Additionally for logging, this sort of information can be provided via arguments. I’ve seen --debug, --verbose, --info and other flags like this. I don’t prefer them because they are both subjective. I’ve seen a suite of programs inconsistently use --debug and --verbose for the same thing, for example. Additionally, if both --debug and --info arrive as a result of some automation gone wonky, what happens there? Does it log --debug? --info? Does your documentation state which one wins? Or do you put in login into the argument handling to make sure these are exclusive arguments? I really like how ssh handles it: There is a single short-hand -v argument for verbosity. You can dial up the verbosity with additional “v”s. So -vvv is the 3rd level of verbosity.

4.2. Output

Output should always be printed to stdout (apart from logging, which goes to stderr). This allows other programs (such as shells) to easily work with output. For example, curl uses this pattern to much obviousness:

 echo '* foo'

 curl -k --verbose --silent https://google.com > /dev/null

Here, you can see all of the verbose information that curl prints - headers in both the request and response, as well as the SSL handshake. We could redirect that to a saved file.

5. Exit Codes

Exit codes are unsigned 8 bit numbers (0-255). 0 is interpreted as success. Everything else is a failure. These are used to not only detect failures in a series of programs, but also determine what kind of failure.

nosuchcommand # Run a fake command to create a failure.

By default, shells will keep running commands regardless of failure. This can have poor consequences.

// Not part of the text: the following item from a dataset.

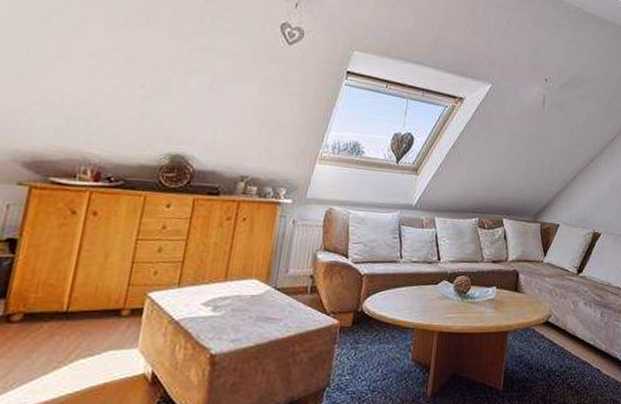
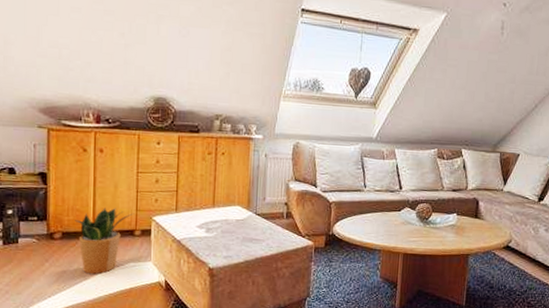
potted plant: none [43,282,125,367] -> present [75,208,135,275]

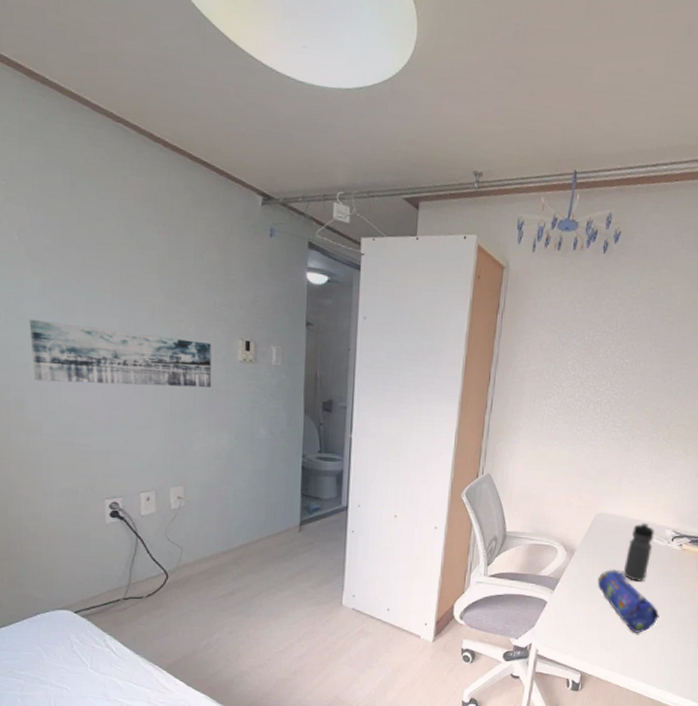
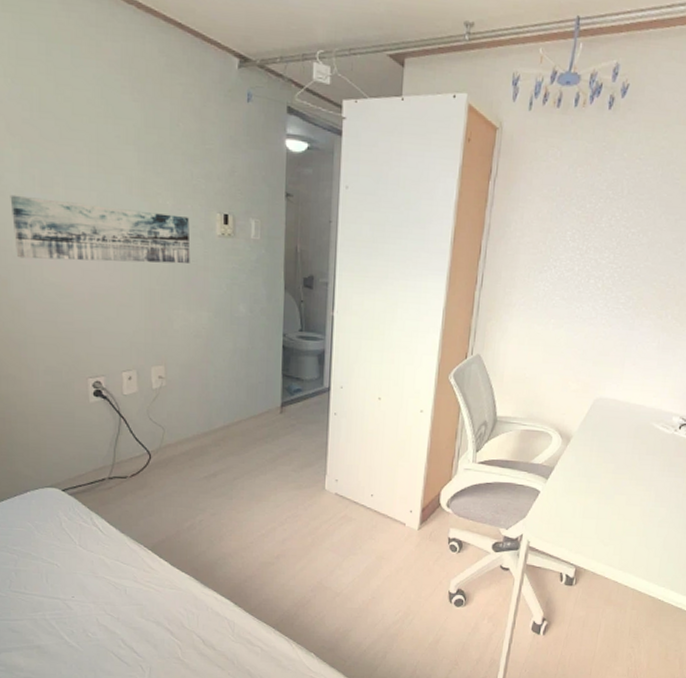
pencil case: present [597,570,660,633] -> none [595,459,664,527]
water bottle: present [623,522,655,582] -> none [624,408,661,472]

create-report-now-please my-report.rpt # Fake command. Will fail.
# my-report.rpt was never created by the time we get here. Since there are no
# reports, this publish-all-reports command could omit any errors since there
# are no reports found to publish, or perhaps it found some reports, but just
# not "my-report.rpt".
publish-all-reports

5.1. Standard Exit Codesarchive

I need to vet this before publishing it.

There are some standards for exit codes as well. The advanced Bash guide covers exit codes of reserved meaning in Bash. This is not quite the same as a standard for which all outcomes could be cataloged. Instead this gives us some predictable outcome.

While I have found many to find this kind of thing archaic. It’s not terribly different from how the vaunted HTTP standard works. HTTP codes rain cats and dogs from the standard.